Dispense: the-n+1-queries-problem-and-rails

Matteo Vaccari > Applicazioni Web

The N+1 Queries Problem and Rails

The “N+1 queries” is a common performance problem that can happen when we deal with an entity that has an association to another. For instance, a Tweet belongs_to an User and has_many Comments. When we display a page with all Tweets we might use

@tweets = Tweet.all

And then in the template we might call

<% for tweet in @tweets %>
<div class="tweet">
  <p><%= tweet.text %></p>
  <p><%= tweet.user.name %></p>
</div>
<% end %>

You might guess that we are performing a first query to find the tweets, and then an additional query for finding the user of every tweet we found. We can see that from the Rails log:

Started GET "/" for 127.0.0.1 at 2013-01-18 13:15:43 +0100
Processing by TweetsController#index as HTML
  Tweet Load (0.2ms)  SELECT "tweets".* FROM "tweets" ORDER BY created_at desc
  User Load (0.2ms)  SELECT "users".* FROM "users" WHERE "users"."id" IN (10, 9)
  User Load (0.2ms)  SELECT "users".* FROM "users" WHERE "users"."id" = ?  [["id", 10]]
  CACHE (0.0ms)  SELECT "users".* FROM "users" WHERE "users"."id" = ?  [["id", 10]]
  CACHE (0.0ms)  SELECT "users".* FROM "users" WHERE "users"."id" = ?  [["id", 10]]
  CACHE (0.0ms)  SELECT "users".* FROM "users" WHERE "users"."id" = ?  [["id", 10]]
  CACHE (0.0ms)  SELECT "users".* FROM "users" WHERE "users"."id" = ?  [["id", 10]]
  User Load (0.1ms)  SELECT "users".* FROM "users" WHERE "users"."id" = ?  [["id", 9]]
  CACHE (0.0ms)  SELECT "users".* FROM "users" WHERE "users"."id" = ?  [["id", 9]]
  CACHE (0.0ms)  SELECT "users".* FROM "users" WHERE "users"."id" = ?  [["id", 9]]
  CACHE (0.0ms)  SELECT "users".* FROM "users" WHERE "users"."id" = ?  [["id", 9]]
  Rendered shared/_tweets.html.erb (6.4ms)
  Rendered tweets/index.html.erb within layouts/application (8.9ms)
Completed 200 OK in 65ms (Views: 11.3ms | ActiveRecord: 1.6ms)

This is obviously bad for performance.
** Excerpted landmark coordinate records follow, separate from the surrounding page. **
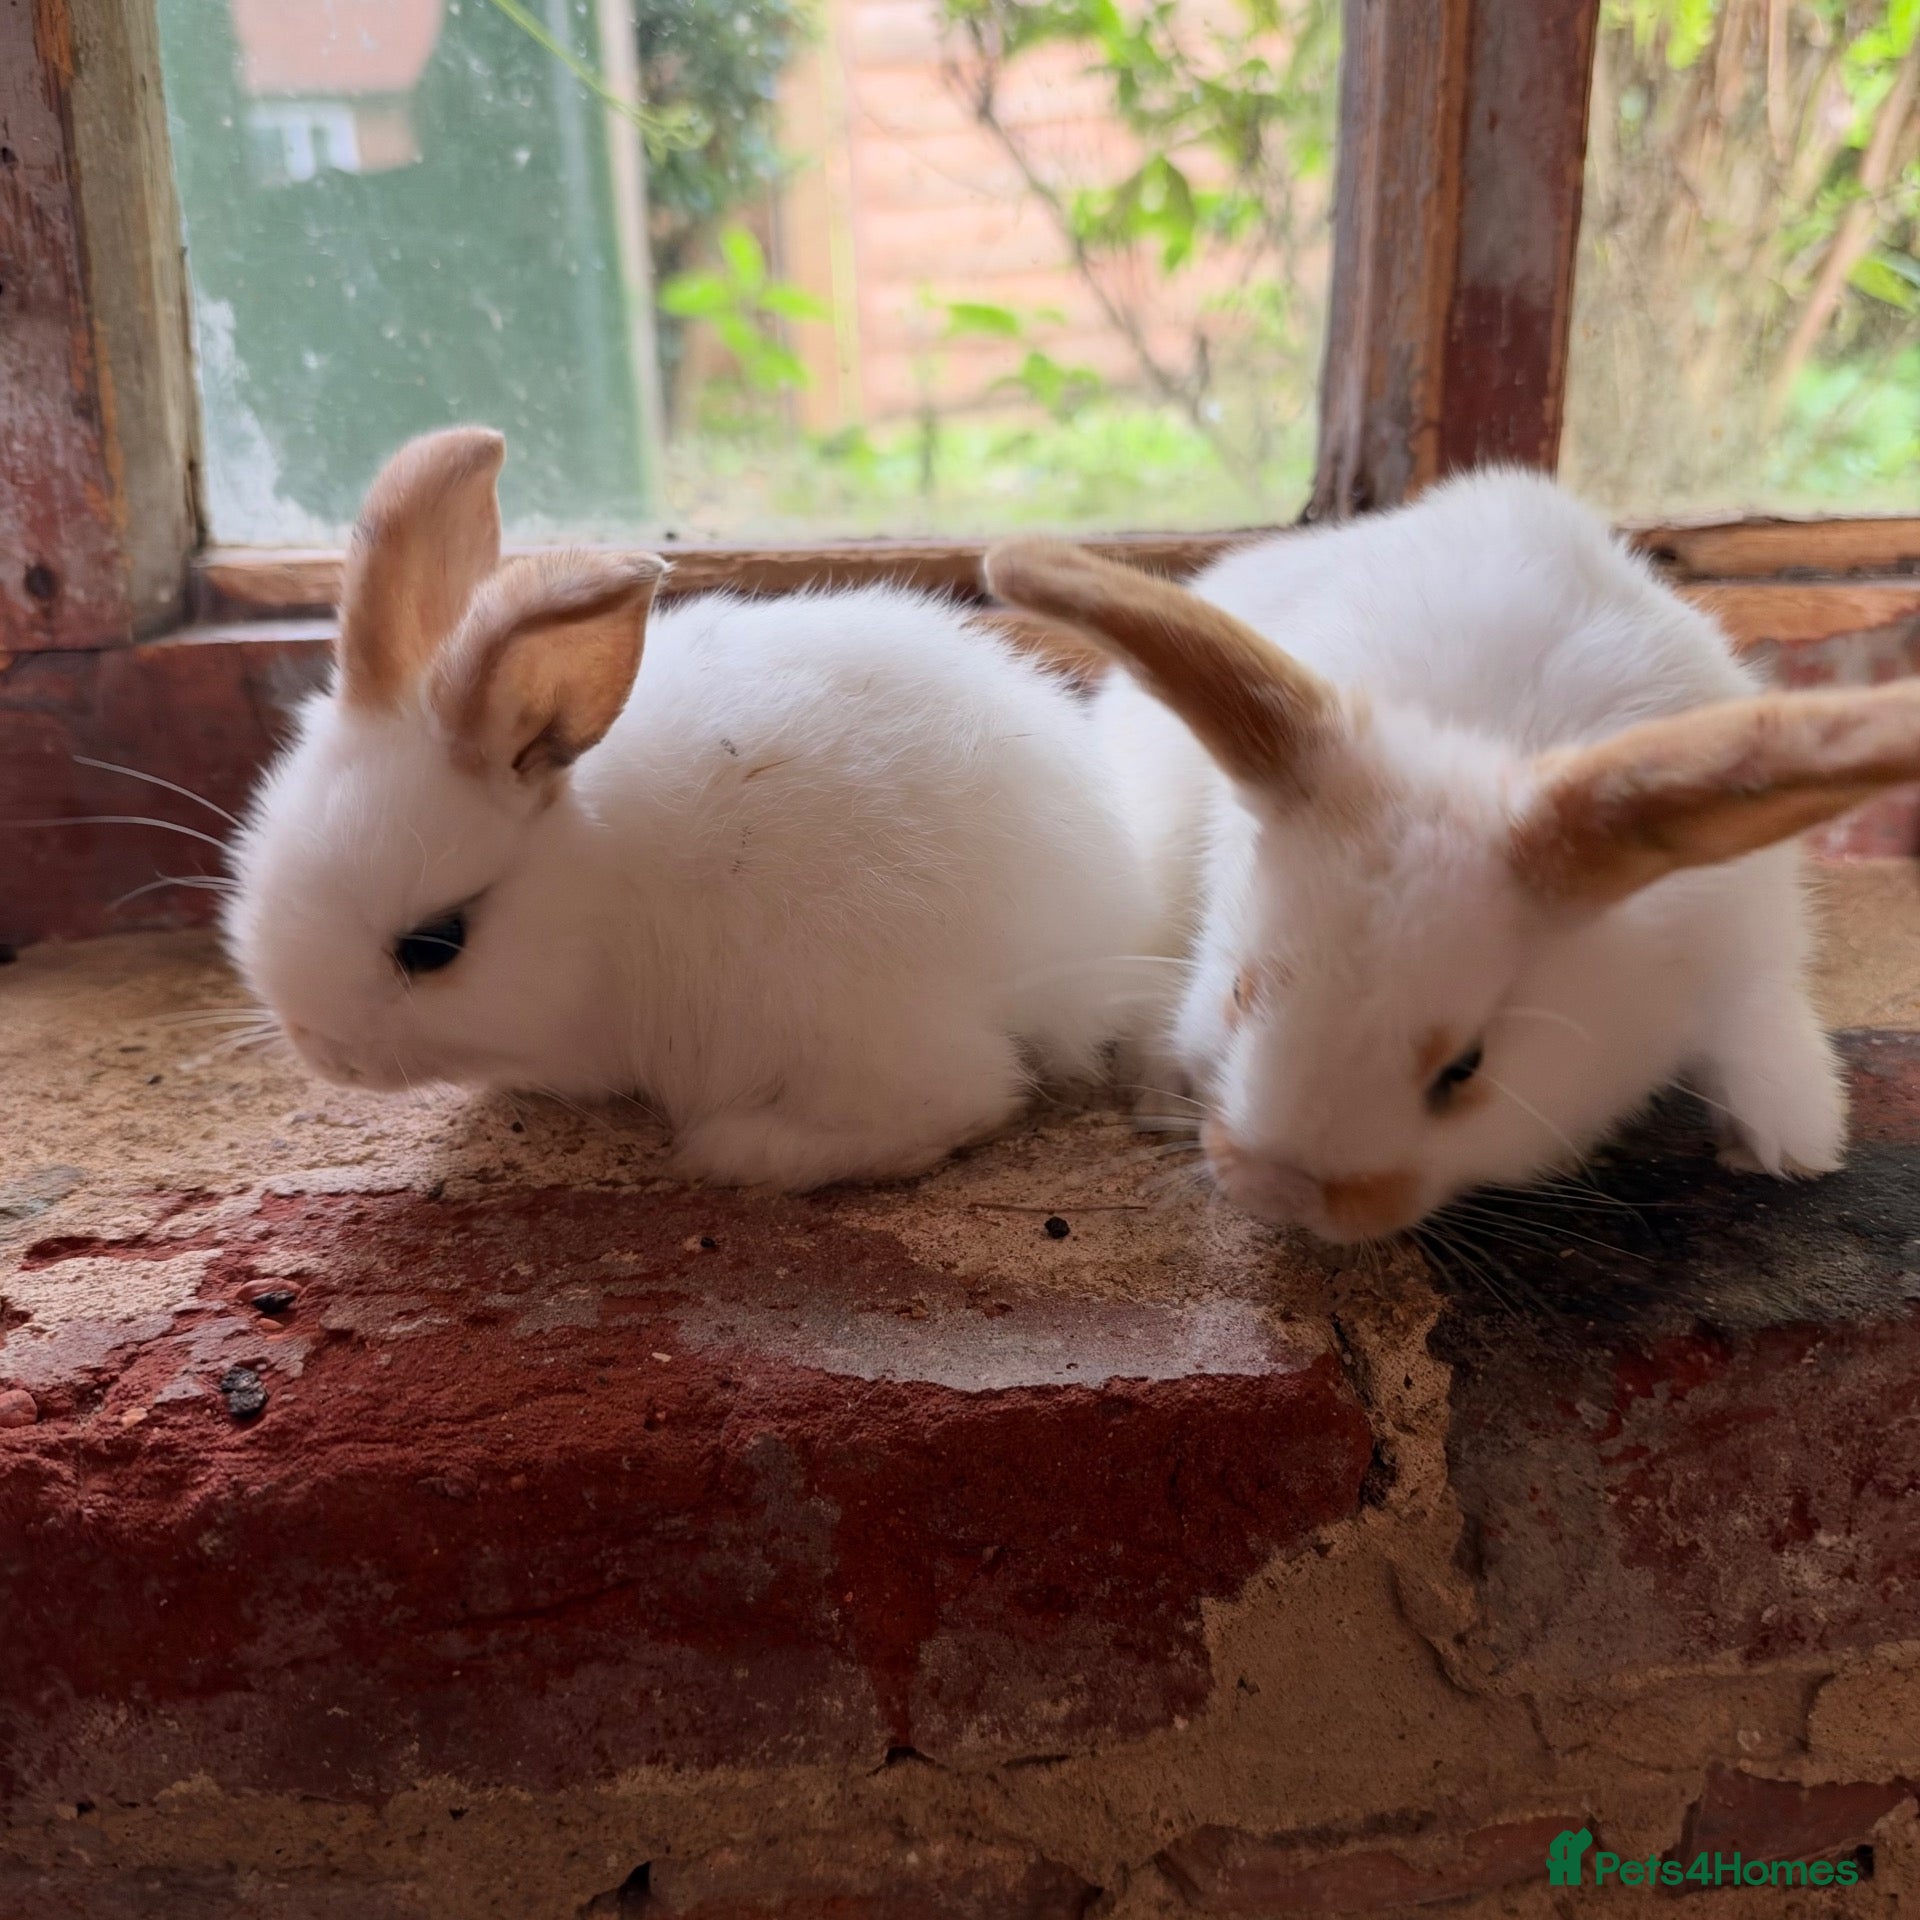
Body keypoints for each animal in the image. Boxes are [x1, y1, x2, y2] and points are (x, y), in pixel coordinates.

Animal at [224, 426, 1154, 1191]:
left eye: (433, 945)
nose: (323, 1051)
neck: (589, 895)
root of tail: (1090, 925)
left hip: (829, 998)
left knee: (966, 1100)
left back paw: (742, 1150)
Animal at [985, 468, 1920, 1245]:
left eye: (1465, 1068)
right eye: (1244, 992)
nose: (1278, 1190)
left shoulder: (1744, 941)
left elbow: (1758, 1033)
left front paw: (1789, 1142)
It's much more efficient to issue one (or two) big queries than many small queries. One idea would be to select from a join of tweets with users (one query). Another idea is to first select all the tweets, than inspect which user_ids they contain, and then issue a second query for all the users with id in the ids that we found earlier (two queries in all).
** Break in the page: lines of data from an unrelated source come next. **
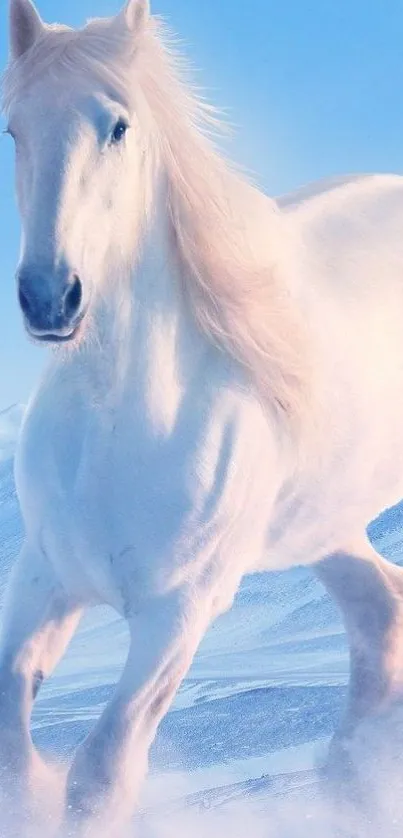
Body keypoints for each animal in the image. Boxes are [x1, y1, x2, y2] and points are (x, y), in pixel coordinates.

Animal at [2, 0, 403, 836]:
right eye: (14, 129)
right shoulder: (41, 580)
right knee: (381, 610)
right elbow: (17, 757)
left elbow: (102, 771)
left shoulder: (177, 614)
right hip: (322, 521)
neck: (119, 426)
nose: (50, 298)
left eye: (117, 127)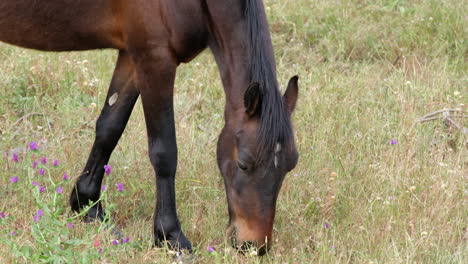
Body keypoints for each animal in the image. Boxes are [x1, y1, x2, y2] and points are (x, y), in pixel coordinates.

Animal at [0, 0, 300, 256]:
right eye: (243, 164)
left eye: (290, 165)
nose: (253, 245)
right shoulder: (155, 59)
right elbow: (164, 152)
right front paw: (170, 235)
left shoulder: (132, 56)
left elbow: (109, 128)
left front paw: (87, 205)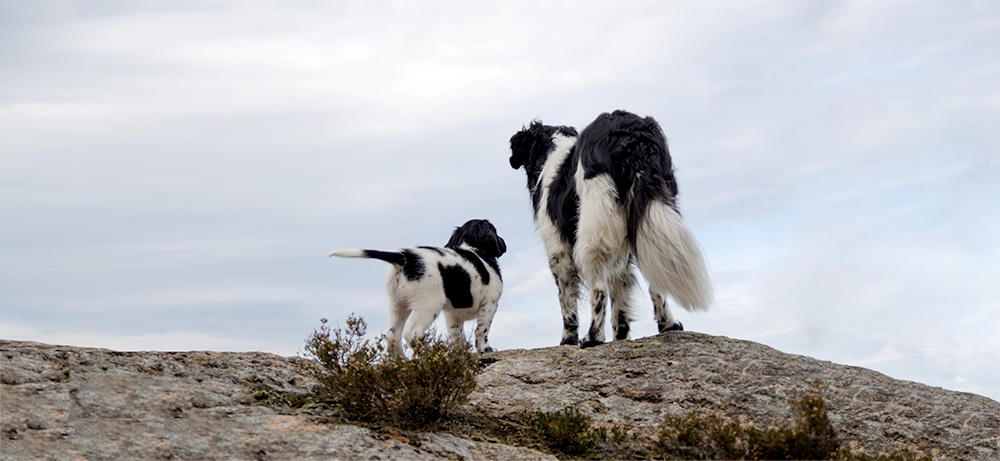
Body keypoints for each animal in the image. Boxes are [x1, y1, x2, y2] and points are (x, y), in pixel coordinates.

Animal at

ActiveRecord (which is Rails object-relational mapping library) offers a very convenient way to solve the problem. Whenever we issue a query for an array of entities, and we know that we are going to ask those entities for an associated entity, we can use the "includes" clause. For instance

@tweets = Tweet.includes("user").all

After this change, we can observe what happens in the Rails log:

Started GET "/" for 127.0.0.1 at 2013-01-18 16:35:48 +0100
Processing by TweetsController#index as HTML
  Tweet Load (0.3ms)  SELECT "tweets".* FROM "tweets" ORDER BY created_at desc
  User Load (0.2ms)  SELECT "users".* FROM "users" WHERE "users"."id" IN (10, 11, 9)
  Rendered shared/_tweets.html.erb (4.4ms)
  Rendered tweets/index.html.erb within layouts/application (7.6ms)
Completed 200 OK in 15ms (Views: 10.8ms | ActiveRecord: 0.7ms)
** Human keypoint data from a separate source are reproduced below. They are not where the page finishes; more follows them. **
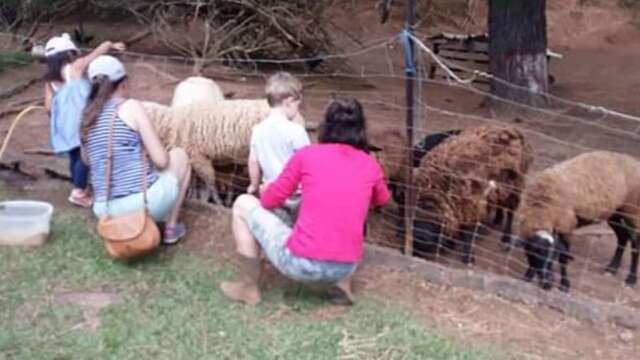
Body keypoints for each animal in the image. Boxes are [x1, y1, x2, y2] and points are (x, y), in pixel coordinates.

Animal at [516, 149, 640, 292]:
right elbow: (530, 258)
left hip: (633, 211)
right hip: (615, 213)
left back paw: (630, 280)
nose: (548, 284)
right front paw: (527, 277)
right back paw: (611, 269)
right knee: (623, 237)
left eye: (552, 258)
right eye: (537, 255)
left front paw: (564, 285)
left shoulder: (566, 226)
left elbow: (563, 257)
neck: (541, 210)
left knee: (635, 245)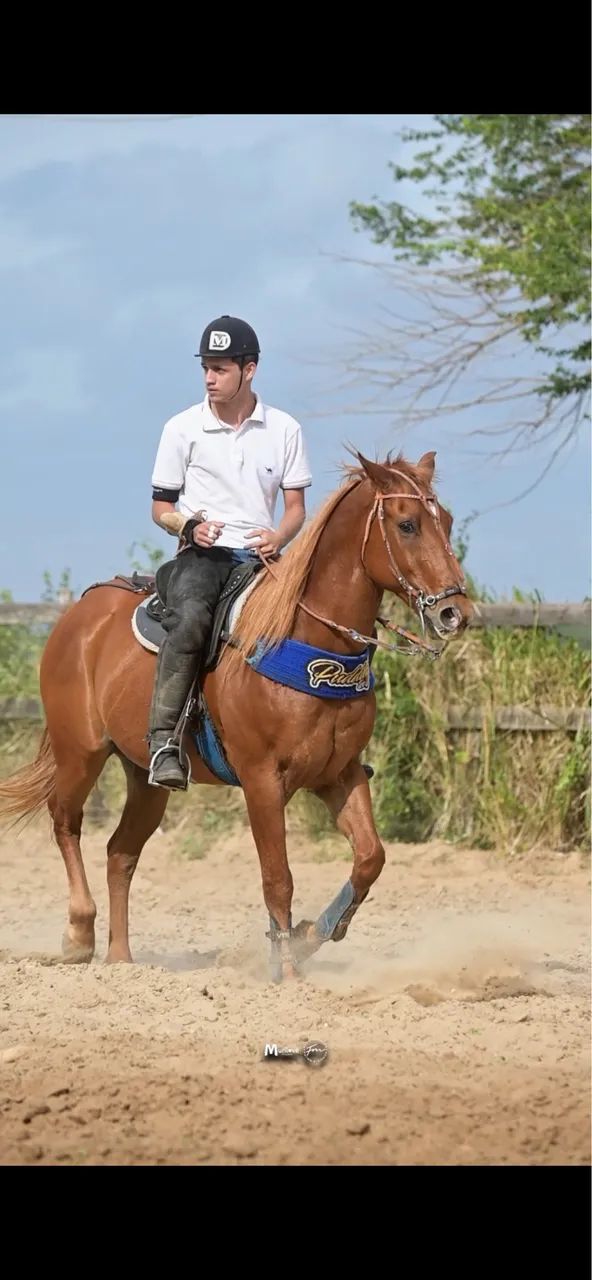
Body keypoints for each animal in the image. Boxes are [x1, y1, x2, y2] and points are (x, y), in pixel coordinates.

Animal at [0, 449, 474, 981]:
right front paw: (287, 971)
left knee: (120, 853)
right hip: (79, 752)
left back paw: (122, 960)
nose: (456, 612)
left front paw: (308, 937)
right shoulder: (261, 780)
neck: (306, 642)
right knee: (65, 821)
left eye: (446, 521)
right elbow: (278, 878)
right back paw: (79, 933)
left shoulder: (340, 774)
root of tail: (79, 617)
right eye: (408, 524)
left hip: (145, 778)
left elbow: (370, 857)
Much better! We can see that ActiveRecord chose the "two queries" option.

The choice to use a join or two separate queries depends on the particular case; in general the join is less efficient but not always. In general it is easier to get reasonable performance out of two simple queries than a complex one. Usually it's best to let ActiveRecord choose. In rare cases ActiveRecord's choice might not be good; in those rare case we can code the SQL by hand.

Please note that THIS IS NOT A RAILS-SPECIFIC PROBLEM! Every object-relational technology has this problem. Rails happens to solve it in a very convenient way.